I began to research the surgery again.
I read every academic study that had ever been done on the hip laburm, it’s pathologies and treatments. I met with five orthopedic surgeons. I found one that understood my need to be active again without promising I’d be “good as new” in three months. I scheduled the surgery exactly a year after the first one had been canceled.
The year-long recovery was just as difficult and intense as the 1.5 years leading up to the surgery. And again I’ll say: it was the best thing to ever happen to me.
- I struggled and suffered and had to dig deep within myself to find a place grounded enough to teach yoga.
- I learned how to root and calm myself in the midst of a terrible emotional storm.
- I learned how to be bright and engaging when I felt like my life was crumbling around me.
Because, side-note, I was also breaking up with my first love and college boyfriend of four years. Obviously...
I learned that even when pain-riddled and broken heart-ed, I had a deep well I could tap into to offer authentic and useful teachings to people twice my age.
For the record, I had an AMAZING recovery from the surgery, mostly because of Feldenkrais. My life now gets to include advanced asana, running, spinning, dancing, and partying (!), in addition to the restorative yoga, sleep, meditation, and more gentle self care practices that will always be a part of my life.
I had to dig a really deep well, and now as long as I keep it full, I have much to offer.
If I leave the well empty though, then I am pulling from my reserves, and like I tell the teachers that study with me: reserves are very expensive. You can’t teach from those all time.

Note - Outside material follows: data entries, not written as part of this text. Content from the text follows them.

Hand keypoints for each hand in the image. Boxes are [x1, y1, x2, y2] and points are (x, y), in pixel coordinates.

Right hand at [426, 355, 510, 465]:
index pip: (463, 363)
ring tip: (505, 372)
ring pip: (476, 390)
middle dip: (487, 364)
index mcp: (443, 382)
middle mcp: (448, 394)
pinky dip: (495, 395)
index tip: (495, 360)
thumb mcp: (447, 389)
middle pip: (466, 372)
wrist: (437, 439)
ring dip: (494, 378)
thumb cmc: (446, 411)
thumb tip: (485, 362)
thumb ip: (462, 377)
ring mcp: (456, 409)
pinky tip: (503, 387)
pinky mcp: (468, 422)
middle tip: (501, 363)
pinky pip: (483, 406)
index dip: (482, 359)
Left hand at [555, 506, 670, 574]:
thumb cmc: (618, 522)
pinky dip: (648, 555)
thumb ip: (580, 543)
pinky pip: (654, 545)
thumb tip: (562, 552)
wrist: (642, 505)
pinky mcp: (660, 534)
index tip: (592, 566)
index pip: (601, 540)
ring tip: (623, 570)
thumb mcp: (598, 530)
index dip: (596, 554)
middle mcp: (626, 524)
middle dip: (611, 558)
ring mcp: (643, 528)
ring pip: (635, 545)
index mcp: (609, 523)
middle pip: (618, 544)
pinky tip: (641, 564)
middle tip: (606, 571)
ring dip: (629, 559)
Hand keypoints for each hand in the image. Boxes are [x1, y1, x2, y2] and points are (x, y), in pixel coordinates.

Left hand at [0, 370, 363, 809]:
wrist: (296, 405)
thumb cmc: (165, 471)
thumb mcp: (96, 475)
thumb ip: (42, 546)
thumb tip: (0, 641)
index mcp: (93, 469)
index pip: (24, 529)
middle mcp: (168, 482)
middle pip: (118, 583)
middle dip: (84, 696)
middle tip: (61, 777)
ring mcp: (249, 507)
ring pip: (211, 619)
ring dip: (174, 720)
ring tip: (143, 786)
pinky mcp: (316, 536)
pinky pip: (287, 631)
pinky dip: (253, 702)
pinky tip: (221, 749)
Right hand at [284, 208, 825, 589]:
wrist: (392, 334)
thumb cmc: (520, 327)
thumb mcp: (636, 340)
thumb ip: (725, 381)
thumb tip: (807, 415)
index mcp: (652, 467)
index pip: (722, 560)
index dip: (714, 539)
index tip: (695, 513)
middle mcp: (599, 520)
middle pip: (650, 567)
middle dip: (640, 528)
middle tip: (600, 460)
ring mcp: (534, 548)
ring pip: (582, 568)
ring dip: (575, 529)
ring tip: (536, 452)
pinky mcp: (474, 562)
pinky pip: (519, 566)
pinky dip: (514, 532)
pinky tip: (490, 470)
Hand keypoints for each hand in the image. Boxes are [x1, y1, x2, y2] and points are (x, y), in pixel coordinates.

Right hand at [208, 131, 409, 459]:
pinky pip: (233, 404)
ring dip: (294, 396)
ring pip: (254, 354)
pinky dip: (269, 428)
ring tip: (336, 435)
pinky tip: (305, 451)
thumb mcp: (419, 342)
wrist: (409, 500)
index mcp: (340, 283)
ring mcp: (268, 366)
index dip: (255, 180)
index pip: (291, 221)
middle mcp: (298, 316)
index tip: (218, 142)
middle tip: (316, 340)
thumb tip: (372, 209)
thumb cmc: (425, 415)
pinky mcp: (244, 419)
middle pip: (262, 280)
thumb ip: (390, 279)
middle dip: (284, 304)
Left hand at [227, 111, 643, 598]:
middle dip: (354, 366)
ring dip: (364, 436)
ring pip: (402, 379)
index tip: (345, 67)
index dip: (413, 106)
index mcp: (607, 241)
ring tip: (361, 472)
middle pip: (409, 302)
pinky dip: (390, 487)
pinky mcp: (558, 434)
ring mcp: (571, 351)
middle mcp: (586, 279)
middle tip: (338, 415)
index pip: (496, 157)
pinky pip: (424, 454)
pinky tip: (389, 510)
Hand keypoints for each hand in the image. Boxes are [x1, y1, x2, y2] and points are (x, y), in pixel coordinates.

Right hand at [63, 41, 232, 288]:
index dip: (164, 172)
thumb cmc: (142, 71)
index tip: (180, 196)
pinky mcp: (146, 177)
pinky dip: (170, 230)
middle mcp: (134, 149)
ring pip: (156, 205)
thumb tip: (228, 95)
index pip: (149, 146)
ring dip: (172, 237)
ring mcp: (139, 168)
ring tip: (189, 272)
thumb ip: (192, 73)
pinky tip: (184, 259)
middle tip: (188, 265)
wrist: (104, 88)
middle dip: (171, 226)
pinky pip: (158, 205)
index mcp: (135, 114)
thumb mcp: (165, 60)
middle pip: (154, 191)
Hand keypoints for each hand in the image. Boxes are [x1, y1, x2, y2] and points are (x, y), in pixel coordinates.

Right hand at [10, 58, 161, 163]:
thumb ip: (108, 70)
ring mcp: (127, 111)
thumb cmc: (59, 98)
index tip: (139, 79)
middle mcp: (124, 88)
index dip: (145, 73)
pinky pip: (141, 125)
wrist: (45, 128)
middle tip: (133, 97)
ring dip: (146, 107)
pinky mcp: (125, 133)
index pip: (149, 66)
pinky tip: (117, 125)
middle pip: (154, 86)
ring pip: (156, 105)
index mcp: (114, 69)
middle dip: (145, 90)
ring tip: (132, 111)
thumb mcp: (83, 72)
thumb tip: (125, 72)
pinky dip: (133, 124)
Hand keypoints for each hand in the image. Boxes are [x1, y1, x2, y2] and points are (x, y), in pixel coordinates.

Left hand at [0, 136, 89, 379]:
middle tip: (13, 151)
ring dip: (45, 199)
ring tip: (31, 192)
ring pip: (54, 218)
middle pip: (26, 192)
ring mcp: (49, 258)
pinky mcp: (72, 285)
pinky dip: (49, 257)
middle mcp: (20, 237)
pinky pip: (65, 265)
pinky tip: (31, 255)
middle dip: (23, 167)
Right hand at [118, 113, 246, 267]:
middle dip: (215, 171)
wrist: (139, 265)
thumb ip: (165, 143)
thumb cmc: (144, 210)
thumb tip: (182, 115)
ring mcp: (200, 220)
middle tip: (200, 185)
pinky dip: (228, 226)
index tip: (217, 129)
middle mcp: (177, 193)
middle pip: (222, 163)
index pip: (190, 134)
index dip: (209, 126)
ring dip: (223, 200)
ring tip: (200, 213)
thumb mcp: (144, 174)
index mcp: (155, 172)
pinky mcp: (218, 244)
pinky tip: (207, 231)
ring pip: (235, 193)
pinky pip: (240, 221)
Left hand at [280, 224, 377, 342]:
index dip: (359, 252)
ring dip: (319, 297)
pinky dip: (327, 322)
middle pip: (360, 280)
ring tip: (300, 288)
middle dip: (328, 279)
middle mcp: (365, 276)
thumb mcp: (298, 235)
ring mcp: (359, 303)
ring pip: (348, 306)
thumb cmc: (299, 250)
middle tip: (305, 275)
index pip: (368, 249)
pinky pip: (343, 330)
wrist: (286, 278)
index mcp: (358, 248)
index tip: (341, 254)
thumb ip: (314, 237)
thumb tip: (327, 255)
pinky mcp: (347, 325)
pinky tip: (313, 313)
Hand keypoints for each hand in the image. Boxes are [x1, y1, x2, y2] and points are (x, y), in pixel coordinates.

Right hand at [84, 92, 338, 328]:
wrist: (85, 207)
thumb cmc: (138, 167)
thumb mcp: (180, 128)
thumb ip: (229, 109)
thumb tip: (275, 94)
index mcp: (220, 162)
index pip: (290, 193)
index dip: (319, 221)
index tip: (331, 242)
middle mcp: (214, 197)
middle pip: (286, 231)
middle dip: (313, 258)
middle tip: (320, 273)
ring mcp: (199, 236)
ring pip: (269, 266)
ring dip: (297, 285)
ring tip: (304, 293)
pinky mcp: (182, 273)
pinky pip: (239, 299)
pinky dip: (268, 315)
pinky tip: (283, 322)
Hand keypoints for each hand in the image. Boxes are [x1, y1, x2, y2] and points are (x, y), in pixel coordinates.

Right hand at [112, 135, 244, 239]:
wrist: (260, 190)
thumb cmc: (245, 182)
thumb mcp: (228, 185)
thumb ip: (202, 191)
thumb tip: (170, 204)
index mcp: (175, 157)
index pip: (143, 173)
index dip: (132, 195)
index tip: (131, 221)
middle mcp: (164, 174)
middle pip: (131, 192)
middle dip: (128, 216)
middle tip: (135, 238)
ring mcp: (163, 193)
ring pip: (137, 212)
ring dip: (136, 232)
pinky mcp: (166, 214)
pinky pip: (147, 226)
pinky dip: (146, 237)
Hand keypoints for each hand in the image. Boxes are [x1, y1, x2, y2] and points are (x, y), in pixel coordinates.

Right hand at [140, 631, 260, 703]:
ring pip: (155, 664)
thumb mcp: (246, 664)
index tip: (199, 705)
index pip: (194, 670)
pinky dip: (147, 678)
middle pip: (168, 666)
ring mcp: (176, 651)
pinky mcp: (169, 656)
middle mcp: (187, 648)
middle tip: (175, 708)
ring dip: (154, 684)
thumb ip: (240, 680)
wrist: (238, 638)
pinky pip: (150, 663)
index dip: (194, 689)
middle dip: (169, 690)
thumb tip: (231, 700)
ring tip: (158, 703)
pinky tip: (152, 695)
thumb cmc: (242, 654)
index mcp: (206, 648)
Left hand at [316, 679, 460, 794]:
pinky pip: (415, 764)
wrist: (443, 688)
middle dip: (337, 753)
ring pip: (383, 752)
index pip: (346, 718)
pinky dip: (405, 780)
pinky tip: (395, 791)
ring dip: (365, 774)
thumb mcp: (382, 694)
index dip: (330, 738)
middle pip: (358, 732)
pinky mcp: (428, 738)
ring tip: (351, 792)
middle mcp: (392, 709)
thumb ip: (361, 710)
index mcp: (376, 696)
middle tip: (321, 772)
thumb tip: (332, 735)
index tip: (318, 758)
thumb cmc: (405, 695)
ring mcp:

I know that we all struggle with guilt about taking the time for self care {practice, sleep, alone time, connection with friends, study, healthy/delicious food, secure financial net} so let me get a little tough love on you real quick.
You cannot take care of anyone else if you are not taking care of yourself.
I mean it.
I didn’t say, it’s not good for you to deplete yourself...you’ll do a better job if you’re taking care of yourself too...
I’m saying, if you are not taking precious care of yourself, anything that you offer to someone else {students, children, parents, friends, co-workers} will carry your lack of self care with it. Those people can feel it, at least on a subconscious level.
And from our Facebook community, our friend Val asks,
“ I'd also love to hear what you think about having deep and meaningful support and teachings while still continuing to work on yourself and practice self-care. Sometimes I feel like a phony- like "Who should listen to this crap I'm saying? I spent the better part of the morning crying in the bathroom?!"I’ll say this: of course we teachers are still human. We still have terrible things happen to us, we still struggle, fall down, and spend the morning crying in the bathroom. But we have done the work to tap into the place in us that is always whole, good, and perfect: our buddha nature. Even if we don’t feel it, we remember it is there, and we teach from that place. We are able to hold both terrible pain and boundless joy at the same time.
If you do the work to care for yourself, if you dig a deep well and keep it full, you will have so much more to offer the world.
And the world needs everything you have to offer. Desperately.
Go take a 20 minute nap. We need you to be rested so you can offer us your best self.